Cari amici,

vorrei chiamarvi così senza che si attribuisse una particolare connotazione politica all’appellativo (vi ricorderete che i democristiani si chiamavano amici e i socialisti e i comunisti compagni). Amici quindi nel senso di un rapporto amichevole e basta. Anche perchè questa lettera non ha come destinatari solo agli aderenti al pd, ma tante persone con cui intrattengo da maggiore o minor tempo una relazione.

Mi riesce difficile non occuparmi di politica. Nel senso letterale della parola, quella che deriva dal greco polis “πόλις”, città e, più chiaro ancora, nella definizione di Aristotele l’amministrazione della “polis” per il bene di tutti, la determinazione di uno spazio pubblico al quale tutti i cittadini partecipano.

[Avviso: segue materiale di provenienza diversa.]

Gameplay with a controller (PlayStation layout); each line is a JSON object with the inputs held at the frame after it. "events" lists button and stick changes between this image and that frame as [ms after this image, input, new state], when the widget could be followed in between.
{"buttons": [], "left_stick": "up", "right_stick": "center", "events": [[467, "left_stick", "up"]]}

Non mancano certamente gli spunti in questi giorni per chi ancora ha in mente le code davanti ai circoli del Partito Democratico formate da cittadine e cittadini impegnati nella scelta dei leader del partito di riferimento.

Superando possibilmente la tentazione di farne la retorica, vorrei anch’io sottolineare il significato sempre più pregnante che di volta in volta assume questa esperienza di partecipazione.

Solo a pensare alle ultime tre occasioni di ampiezza nazionale – 2006, 2007 e 2009 – mi par di scorgere una sorta di work in progress degno di nota, accompagnato da una costante di rilievo: la grande partecipazione.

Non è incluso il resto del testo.